The extra brake travel can be; 1. air still in the brake lines and need bleeding 2. if there are brake drums on the rear they may be out of adjustment 3. if there are warped brake disc or caliper problems that will add to the brake travel
Section 06-06: Hydraulic Brake System
1992 Festiva Workshop Manual
GENERAL SERVICE OPERATIONS
Read Hydraulic System Bleeding General Information.
Clean all dirt from the master cylinder filler cap.
Fill the master cylinder with the specified brake fluid.
During the bleeding operation do not allow the master cylinder to run dry.
If the master cylinder is known or suspected to contain air it must be bled before the wheel cylinders or calipers.
To bleed the master cylinder, loosen the front line fitting and have an assistant push the brake pedal slowly through its full travel. While the assistant holds the pedal, tighten the brake line fitting. After the line fitting is tightened, the assistant may release the brake pedal. Repeat this procedure on the rear brake line. Repeat the entire process several times to ensure all air has been removed from the master cylinder.

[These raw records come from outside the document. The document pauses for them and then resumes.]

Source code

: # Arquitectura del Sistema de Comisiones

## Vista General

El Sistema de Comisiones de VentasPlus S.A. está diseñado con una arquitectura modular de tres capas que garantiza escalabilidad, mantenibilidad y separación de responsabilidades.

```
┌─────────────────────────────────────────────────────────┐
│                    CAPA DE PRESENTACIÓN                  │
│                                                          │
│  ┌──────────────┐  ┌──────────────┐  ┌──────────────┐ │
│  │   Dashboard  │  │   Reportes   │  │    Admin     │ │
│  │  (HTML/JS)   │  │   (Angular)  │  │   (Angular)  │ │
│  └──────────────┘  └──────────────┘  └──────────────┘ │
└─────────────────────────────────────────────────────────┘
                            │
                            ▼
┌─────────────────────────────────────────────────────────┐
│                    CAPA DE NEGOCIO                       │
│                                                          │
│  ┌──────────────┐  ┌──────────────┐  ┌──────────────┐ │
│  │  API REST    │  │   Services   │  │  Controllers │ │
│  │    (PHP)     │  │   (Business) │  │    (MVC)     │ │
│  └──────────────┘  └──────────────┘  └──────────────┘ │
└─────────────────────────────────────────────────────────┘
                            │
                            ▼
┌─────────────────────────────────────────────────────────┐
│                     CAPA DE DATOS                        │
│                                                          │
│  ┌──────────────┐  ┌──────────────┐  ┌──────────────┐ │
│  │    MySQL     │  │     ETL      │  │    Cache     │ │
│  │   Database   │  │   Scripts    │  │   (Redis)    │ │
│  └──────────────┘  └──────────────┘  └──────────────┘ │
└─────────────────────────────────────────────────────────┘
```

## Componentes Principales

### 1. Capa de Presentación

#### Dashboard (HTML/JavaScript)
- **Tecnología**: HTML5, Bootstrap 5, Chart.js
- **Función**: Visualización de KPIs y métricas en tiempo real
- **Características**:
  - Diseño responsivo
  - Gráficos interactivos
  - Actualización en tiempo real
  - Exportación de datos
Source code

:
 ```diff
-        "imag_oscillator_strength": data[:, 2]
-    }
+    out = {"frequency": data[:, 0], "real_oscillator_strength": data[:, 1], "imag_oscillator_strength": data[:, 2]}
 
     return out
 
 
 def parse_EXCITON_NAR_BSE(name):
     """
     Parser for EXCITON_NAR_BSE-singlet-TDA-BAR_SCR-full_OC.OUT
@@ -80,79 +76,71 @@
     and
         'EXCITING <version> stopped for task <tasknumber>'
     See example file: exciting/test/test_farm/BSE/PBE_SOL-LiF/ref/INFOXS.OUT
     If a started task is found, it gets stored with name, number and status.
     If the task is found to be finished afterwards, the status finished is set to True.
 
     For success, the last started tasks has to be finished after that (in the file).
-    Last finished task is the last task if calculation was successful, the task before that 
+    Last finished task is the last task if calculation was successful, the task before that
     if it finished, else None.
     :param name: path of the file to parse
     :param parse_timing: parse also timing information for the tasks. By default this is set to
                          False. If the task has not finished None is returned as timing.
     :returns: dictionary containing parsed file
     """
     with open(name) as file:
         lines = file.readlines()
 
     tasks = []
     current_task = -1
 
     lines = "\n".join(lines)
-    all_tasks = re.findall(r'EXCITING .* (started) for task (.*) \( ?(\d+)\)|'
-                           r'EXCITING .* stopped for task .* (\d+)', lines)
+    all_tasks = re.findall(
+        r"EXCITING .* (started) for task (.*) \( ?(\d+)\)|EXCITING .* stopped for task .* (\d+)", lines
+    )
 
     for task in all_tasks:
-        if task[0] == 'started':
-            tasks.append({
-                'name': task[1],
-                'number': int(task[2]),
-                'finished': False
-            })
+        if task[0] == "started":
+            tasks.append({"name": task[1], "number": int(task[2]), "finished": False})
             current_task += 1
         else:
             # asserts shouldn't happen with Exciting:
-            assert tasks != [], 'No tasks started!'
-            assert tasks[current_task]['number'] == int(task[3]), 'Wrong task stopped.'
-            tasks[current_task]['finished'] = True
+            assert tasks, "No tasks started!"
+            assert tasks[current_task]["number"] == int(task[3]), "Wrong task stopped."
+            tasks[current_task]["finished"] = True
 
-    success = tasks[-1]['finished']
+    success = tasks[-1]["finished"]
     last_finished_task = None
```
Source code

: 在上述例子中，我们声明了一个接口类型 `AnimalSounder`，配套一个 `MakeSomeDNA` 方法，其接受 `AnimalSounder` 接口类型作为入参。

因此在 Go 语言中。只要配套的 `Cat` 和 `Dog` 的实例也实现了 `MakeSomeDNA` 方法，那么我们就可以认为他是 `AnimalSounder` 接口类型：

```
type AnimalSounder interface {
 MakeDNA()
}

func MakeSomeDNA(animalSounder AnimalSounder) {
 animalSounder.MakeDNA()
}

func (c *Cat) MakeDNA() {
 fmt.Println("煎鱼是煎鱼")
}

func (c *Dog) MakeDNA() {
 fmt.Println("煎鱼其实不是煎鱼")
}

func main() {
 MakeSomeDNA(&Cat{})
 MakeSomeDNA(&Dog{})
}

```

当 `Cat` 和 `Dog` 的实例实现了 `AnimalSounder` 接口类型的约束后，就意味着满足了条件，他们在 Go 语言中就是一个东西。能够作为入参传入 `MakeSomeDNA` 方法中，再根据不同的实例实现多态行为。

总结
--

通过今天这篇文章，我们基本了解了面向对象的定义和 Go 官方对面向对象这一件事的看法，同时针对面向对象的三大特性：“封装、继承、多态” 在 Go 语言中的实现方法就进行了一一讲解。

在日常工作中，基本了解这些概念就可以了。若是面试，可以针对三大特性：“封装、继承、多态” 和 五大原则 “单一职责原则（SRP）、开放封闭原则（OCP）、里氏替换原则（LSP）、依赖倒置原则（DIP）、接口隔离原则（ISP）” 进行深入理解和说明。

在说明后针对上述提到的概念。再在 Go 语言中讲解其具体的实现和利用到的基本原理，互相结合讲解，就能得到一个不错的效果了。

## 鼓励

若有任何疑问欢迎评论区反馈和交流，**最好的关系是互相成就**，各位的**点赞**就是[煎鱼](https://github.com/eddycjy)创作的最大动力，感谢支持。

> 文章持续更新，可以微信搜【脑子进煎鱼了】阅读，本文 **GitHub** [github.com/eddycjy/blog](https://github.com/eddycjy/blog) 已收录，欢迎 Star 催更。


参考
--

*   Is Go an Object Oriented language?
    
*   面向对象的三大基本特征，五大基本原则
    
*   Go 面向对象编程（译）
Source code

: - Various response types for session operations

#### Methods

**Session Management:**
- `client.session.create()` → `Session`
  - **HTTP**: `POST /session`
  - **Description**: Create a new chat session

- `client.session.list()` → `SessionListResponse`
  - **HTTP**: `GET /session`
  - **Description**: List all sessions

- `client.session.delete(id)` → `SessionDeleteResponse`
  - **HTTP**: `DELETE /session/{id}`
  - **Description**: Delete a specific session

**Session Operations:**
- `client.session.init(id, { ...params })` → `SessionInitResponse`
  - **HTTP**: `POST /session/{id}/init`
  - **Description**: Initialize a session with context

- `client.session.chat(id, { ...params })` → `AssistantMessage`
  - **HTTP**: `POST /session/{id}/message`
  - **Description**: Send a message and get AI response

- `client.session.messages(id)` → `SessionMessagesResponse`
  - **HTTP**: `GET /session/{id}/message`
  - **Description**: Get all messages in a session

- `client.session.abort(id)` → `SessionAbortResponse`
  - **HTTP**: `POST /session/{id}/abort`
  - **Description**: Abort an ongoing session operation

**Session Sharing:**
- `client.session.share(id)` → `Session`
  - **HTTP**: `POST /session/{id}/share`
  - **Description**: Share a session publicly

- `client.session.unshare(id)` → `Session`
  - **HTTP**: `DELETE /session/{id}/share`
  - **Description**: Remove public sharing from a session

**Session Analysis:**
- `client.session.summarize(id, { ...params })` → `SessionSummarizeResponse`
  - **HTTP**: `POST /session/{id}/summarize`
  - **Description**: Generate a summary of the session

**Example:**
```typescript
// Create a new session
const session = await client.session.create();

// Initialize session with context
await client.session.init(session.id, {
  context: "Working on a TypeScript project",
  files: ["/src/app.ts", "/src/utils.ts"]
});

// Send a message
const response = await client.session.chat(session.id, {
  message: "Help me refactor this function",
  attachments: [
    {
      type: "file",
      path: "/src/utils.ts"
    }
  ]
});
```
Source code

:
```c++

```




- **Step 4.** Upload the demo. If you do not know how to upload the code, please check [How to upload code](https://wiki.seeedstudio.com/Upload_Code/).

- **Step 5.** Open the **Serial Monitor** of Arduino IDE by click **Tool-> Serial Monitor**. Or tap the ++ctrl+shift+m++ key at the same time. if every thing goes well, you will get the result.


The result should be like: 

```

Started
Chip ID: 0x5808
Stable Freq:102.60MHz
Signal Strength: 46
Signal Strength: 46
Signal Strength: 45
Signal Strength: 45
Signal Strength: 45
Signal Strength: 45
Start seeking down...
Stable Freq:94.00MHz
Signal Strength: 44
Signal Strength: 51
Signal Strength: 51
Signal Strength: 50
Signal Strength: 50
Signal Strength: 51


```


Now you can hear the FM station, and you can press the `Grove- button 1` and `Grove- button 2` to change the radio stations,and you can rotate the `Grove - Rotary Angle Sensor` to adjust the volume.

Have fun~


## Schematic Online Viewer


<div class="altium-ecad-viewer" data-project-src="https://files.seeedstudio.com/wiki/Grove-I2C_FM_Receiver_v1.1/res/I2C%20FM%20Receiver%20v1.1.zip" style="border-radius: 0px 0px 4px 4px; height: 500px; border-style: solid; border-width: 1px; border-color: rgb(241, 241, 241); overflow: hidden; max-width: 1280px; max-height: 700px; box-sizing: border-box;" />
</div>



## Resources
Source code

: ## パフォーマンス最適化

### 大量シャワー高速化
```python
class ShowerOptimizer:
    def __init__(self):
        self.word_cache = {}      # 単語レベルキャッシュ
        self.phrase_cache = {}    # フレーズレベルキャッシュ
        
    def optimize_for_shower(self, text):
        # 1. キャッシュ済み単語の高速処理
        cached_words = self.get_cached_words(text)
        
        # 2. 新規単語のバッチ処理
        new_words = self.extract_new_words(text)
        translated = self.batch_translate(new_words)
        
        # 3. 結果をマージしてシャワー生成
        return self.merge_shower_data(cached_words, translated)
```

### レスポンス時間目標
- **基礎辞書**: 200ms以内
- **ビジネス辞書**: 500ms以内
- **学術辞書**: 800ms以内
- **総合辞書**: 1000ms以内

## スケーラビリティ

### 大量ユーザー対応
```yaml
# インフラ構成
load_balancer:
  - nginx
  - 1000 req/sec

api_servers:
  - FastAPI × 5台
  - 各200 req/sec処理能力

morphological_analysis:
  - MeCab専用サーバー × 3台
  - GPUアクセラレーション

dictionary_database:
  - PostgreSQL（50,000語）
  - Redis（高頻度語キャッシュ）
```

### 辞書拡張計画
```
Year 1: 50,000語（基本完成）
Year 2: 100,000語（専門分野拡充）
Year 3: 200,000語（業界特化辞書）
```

Remove the bleeder screw cap from the appropriate rear wheel cylinder.
Position a box end wrench on the bleeder fitting.
Attach a rubber hose to the bleeder fitting.
The hose has to fit snugly around the bleeder fitting.
Submerge the free end of the hose in a container partially filled with brake fluid.
Loosen the bleeder fitting approximately three quarters of a turn.
Have an assistant push the brake pedal slowly through its full travel and hold it there.
Close the bleeder fitting.
Have the assistant release the brake pedal.
Repeat Steps 9 through 12 until air bubbles cease to appear at the submerged end of the bleeder hose.
When the fluid entering the bottle is completely free of bubbles, tighten the bleeder screw, remove the bleeder hose, and install the bleeder screw cap.
Repeat Steps 5 through 14 at the appropriate diagonal front caliper.
Check the master cylinder fluid level.
If necessary fill it to the correct level with the specified brake fluid.
Check pedal feel. If the pedal remains spongy, repeat the bleeding process or, if necessary, refer to Diagnosis and Testing in Section 06-00.
Did you replace the master cylinder and booster because of this? If so then did this problem follow any maintenance done on the brakes? Was there any leaks prior to the replaced parts? The pedal dropping to the floor with no leaks would point to items you have already replaced or air in the brake lines. Normally though this follows a break job.
It could be that you had a bad master or booster and the brakes were not properly bled after their replacement. This could seem like the same problem but with different sources.
This may seem obvious to some to bleed the system after any work but even if you did this already you should do it again. Bleeding air from the master all the way to the rear cylinders takes quite a bit of time.
Hope this helps but if not please let me know the answers to the questions at the top.